The Convention

 

Using the war with Austria and the attacks on the royal family as its reasons, the discussions clubs in Paris, including the Jacobins and Robespierre, took control of the government on Sept. 20, 1792.  The Legislative Assembly was dissolved and a new governing body called the Convention was convened.  The Convention was comprised of 749 men.  These men were mostly lawyers but two were workers, one was a peasant and 23 were nobles.  When the Convention was convened the people would sit in a semi-circle facing the president.  The radicals (Jacobins) all sat on the left and the conservatives (Girondins) sat on the right.  The majority of people sat in the middle.  This is where the political terms of right and left come from.  At first the middle group tried to vote on each issue based on its merits but were soon absorbed and controlled by the Girondins.  The Jacobins used the public galleries in the Convention who in turn appealed to the mobs outside to force items through the convention by threats of violence.

 

            The first act of the Convention was to abolish the monarchy and declare France as a republic.  At this point the Convention decided that all links to the past had to be removed.  In a series of proclamations, the Convention:

 

1.           banished forever all émigrés (nobles who had left France)
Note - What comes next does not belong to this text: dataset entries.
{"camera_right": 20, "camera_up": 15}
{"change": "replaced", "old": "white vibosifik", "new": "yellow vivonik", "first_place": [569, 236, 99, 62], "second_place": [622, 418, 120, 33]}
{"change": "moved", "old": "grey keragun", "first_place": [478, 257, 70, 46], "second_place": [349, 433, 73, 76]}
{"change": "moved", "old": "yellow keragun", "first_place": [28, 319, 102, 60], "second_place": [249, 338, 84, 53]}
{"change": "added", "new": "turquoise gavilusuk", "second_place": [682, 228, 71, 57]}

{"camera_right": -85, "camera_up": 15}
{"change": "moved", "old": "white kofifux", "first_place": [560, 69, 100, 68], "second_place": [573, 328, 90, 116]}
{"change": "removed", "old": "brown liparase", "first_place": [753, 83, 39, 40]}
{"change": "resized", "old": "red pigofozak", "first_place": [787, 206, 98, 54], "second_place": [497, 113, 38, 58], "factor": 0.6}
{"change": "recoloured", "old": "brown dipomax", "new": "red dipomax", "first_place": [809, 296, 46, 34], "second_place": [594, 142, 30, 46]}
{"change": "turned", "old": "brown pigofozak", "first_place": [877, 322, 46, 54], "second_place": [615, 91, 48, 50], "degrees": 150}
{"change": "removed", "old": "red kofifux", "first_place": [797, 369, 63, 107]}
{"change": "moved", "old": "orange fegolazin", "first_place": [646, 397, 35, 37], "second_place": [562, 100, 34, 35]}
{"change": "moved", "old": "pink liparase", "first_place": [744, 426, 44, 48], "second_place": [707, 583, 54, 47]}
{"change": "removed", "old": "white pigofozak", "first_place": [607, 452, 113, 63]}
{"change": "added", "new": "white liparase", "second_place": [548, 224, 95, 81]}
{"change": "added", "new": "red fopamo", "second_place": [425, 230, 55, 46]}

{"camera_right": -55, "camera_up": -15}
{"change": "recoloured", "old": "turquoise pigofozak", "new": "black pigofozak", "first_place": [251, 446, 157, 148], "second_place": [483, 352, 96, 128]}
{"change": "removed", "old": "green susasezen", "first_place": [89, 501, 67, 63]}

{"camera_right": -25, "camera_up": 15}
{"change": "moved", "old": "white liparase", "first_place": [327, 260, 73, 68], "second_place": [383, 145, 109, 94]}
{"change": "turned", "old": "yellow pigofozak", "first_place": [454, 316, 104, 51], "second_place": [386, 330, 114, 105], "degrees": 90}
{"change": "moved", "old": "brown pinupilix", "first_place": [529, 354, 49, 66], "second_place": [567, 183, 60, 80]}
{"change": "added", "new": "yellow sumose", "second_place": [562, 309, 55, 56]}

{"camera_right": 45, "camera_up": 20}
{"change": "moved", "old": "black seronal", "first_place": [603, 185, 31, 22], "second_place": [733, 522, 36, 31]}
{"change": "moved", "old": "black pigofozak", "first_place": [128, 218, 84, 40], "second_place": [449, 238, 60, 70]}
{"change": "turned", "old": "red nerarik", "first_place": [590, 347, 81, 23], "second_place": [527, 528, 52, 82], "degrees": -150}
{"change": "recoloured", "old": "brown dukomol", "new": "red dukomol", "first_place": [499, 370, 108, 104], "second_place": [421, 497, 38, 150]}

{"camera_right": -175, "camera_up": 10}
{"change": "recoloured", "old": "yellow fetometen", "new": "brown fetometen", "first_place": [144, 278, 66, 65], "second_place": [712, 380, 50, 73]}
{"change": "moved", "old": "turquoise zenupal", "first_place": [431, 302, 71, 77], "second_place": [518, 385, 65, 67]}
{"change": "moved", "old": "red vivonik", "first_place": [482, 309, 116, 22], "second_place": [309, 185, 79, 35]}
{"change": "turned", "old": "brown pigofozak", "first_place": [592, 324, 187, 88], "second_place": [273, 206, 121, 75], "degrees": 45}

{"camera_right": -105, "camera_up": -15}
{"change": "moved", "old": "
2.           converted all churches to Temples of Reason.

3.           abolished all titles.  Everyone in France was to be referred to as “citizen”.

4.           abolished the old calendar.  Months, days of the week and holidays were all renamed.

 

In December of 1792, Citizen Capet (Louis XVI) was dragged in front of the Convention for trial.  He was found guilty of treason by a vote of 387 to 334 and was condemned to death.  Louis died bravely in his public execution by guillotine and nine months later Marie Antoinette was also executed.  Their son, Louis XVII died in captivity but his death was never officially recorded.

 

Louis’ execution shocked and angered the outside world.  The Convention however was defiant of any outside interference and said, “Come all kings of Europe against us and we will hurl at their feet in defiance the head of a king.”  Early successes by the French army against other countries gave the Convention a thirst for conquest as they aggressively expanded France’s borders.  Other countries in Europe, at first delighting in the French Revolution as it weakened the country, grew more worried by its aggressiveness.  In 1793, England formed a coalition with Austria, Prussia, Spain, Savoy and Holland to curb France’s aggressive advances into their territories.  This coalition was partially successful in re-establishing the balance of power in Europe and forced France out of several of the territories it had taken in recent years.  A key loss was when an army controlled by a man named Dumouriez defected to Austria.  However, this defection would allow the radicals in the Convention to gain tighter control over the government and implement the Reign of Terror.